Lassaad Ben Ahmed
13 mars 2018•Mise à jour: 14 mars 2018
AA / N’Djamena / Mahamat Ramadane
Les partis politiques de l’opposition qui ont appelé à une ville morte, lundi au Tchad, sur l’ensemble du territoire se disent satisfaites du bilan de la journée même si dans certaines villes des commerçants ont été contraints de rouvrir dans l’après-midi, suite à des intimidations.
«Globalement, nous estimons que la journée ville morte de ce lundi 12 mars 2018 a été observée à 60% par les Tchadiens», a indiqué à Anadolu, Mahamat Ahmat Alhabo, président du Parti pour la liberté et le développement, un parti de l’opposition.
. Les populations ont eu l’occasion d’exprimer leur ras-le-bol contre la politique antisociale du gouvernement, a-t-il souligné.
«Dans la capitale, même si certaines sociétés de transport ont été contraints par les autorités à travailler, les boutiques, les supermarchés, les écoles privées, les cliniques sont restés fermés jusqu’à midi», a-t-il affirmé
Il considère, par ailleurs, que la situation économique que traverse le Tchad est dramatique.
«Les écoles publiques sont fermées, les structures sanitaires publiques ne fonctionnent plus, les travailleurs de la fonction publique sont en grève depuis plusieurs semaines, les Tchadiens meurent tous les jours faute de service public de base», a-t-il déploré.
Il a pointé au passage ce qu'il a qualifié "d'indifférence du pouvoir" à chercher des solutions à cette crise sociale.
Pour la majorité présidentielle, l’opposition veut s’accaparer de la crise sociale que traverse le pays, pour déstabiliser les institutions de l’Etat.
Elle estime que cette journée de «ville morte» initiée par l’opposition ne fait qu’accentuer la souffrance des populations, déjà affaiblie par la crise économique et financière.
«L’opposition ne se soucie pas de la souffrance des populations», a indiqué à Anadolu, le ministre tchadien de la Fonction publique, du travail et du dialogue social, Mahamat Moctar Ali.
Avec cette journée ville morte, a-t-il expliqué, «les partis de l’opposition veulent juste s’accaparer de la crise sociale et de la lutte syndicale pour semer des troubles dans les institutions de l’Etat.
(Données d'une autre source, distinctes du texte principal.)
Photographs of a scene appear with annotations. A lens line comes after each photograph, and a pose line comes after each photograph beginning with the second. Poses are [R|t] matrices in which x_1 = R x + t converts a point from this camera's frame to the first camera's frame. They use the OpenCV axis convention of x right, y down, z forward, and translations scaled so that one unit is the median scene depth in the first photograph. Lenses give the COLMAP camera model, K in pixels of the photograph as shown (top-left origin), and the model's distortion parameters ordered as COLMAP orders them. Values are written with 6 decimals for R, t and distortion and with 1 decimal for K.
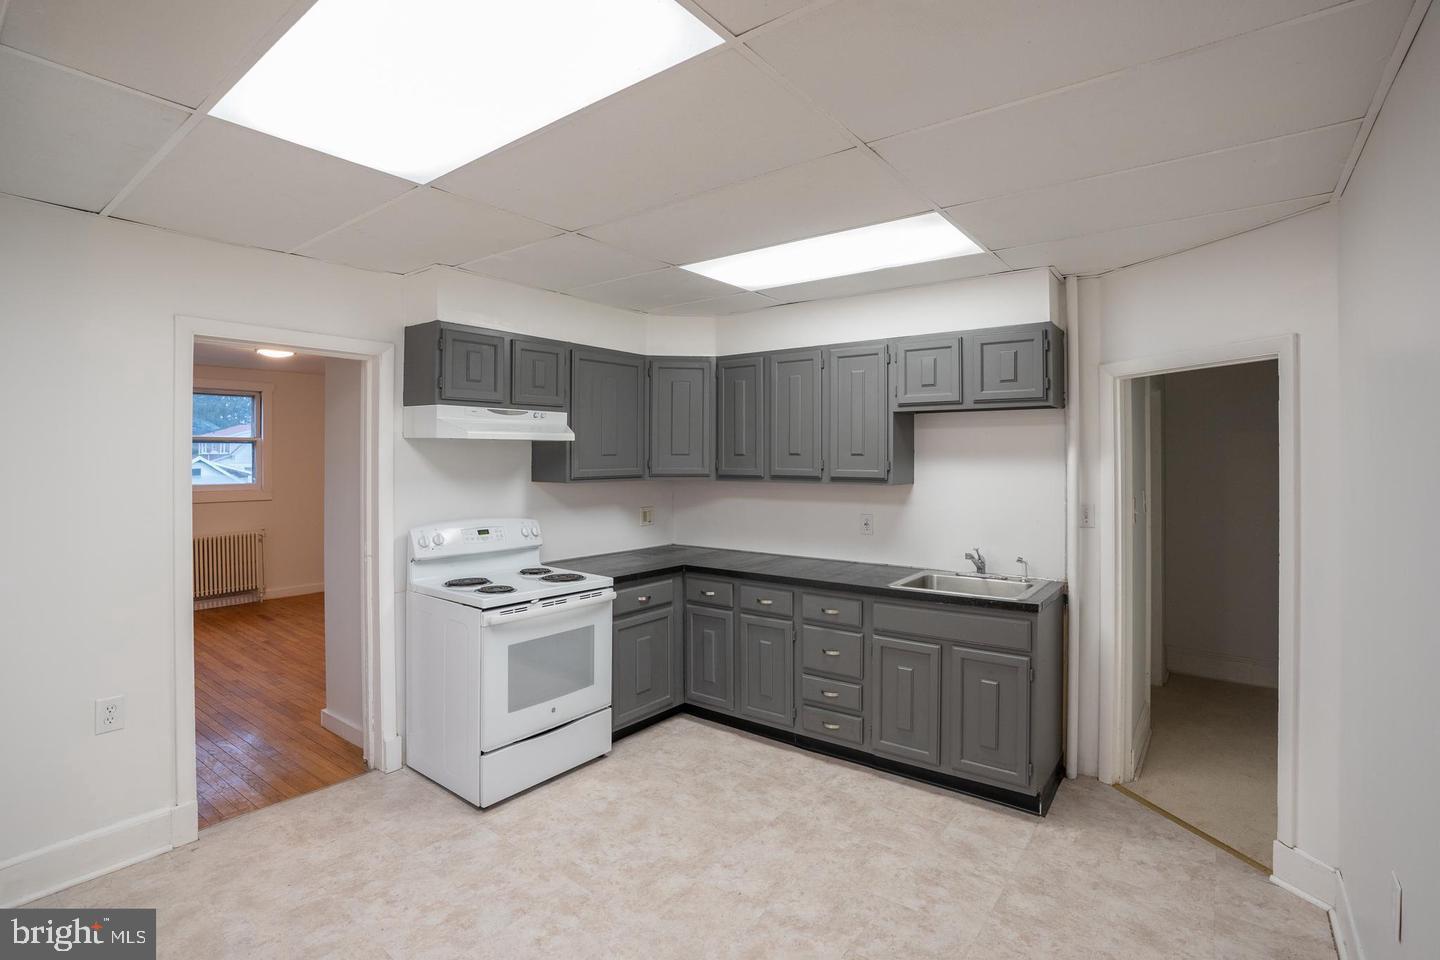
lens RADIAL K [[677.6, 0, 694.5], [0, 677.6, 452.8], [0, 0, 1]] dist [-0.067481, 0.023399]
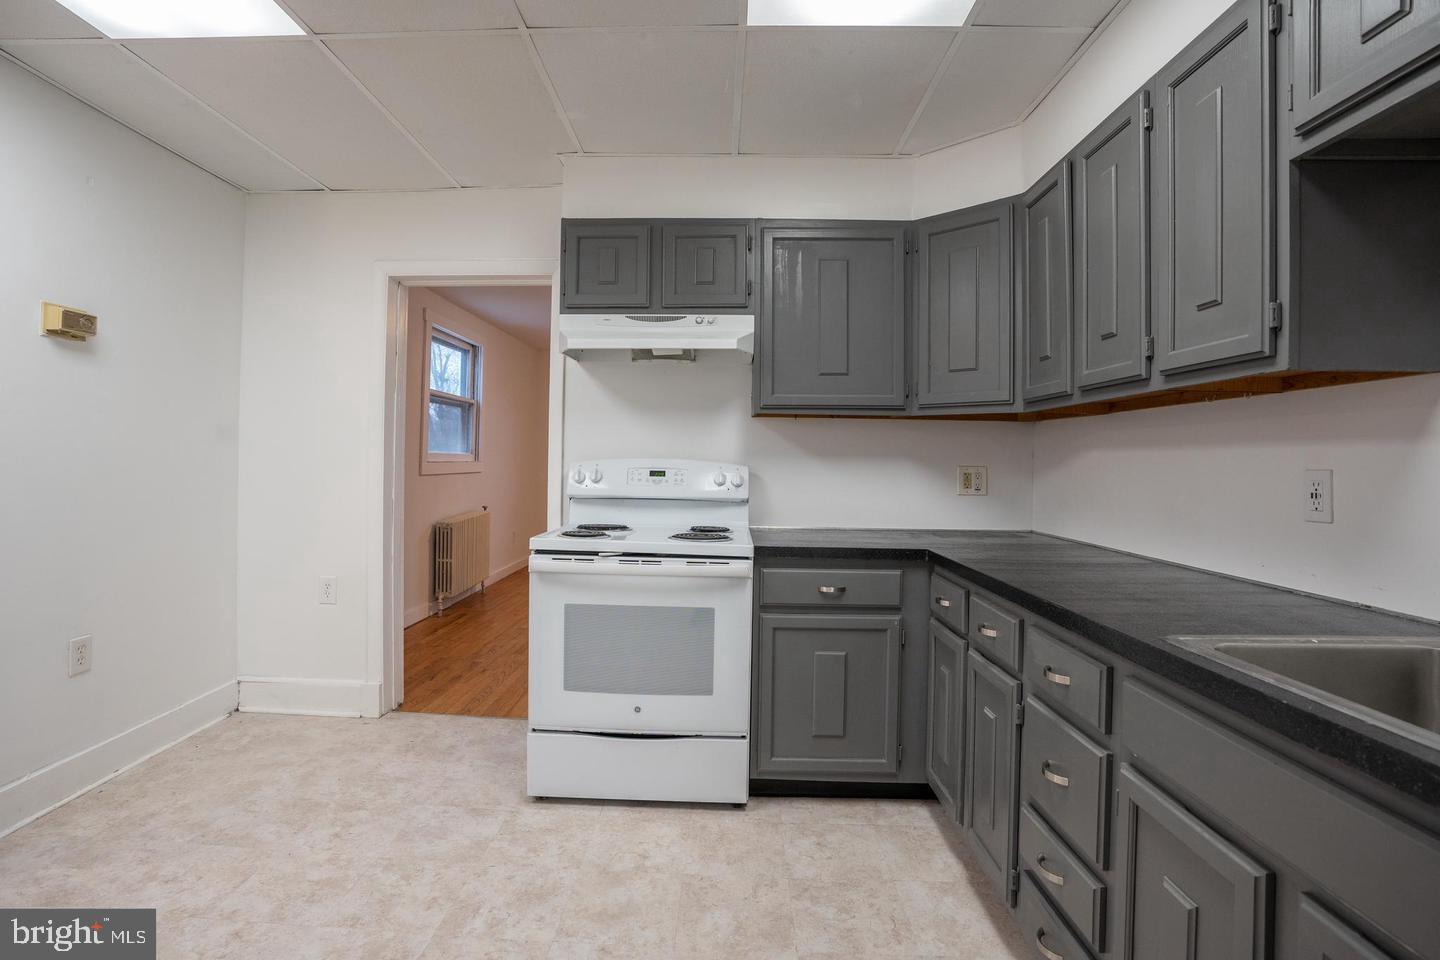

Ils ont échoué et l’histoire leur a donné tort parce que les populations ont compris leur manège politique».
Le ministre a affirmé que les marchés ont travaillé, les commerçants ont vaqué à leurs occupations journalières, les services publics ont fonctionné normalement comme d’habitude, rien n’a indiqué que cette journée de lundi 12 mars 2018 a été une journée des villes mortes.
L’appel à ce mouvement ne se résume qu’aux initiateurs, a-t-il considéré.
Pour rappel, plusieurs partis politiques de l’opposition ont appelé à une ville morte, lundi 12 mars 2018 pour protester contre l’inertie du gouvernement à trouver des solutions à la crise sociale que traverse le pays.
Par ailleurs, la grève générale et illimitée des travailleurs de la fonction publique se poursuit depuis six semaines.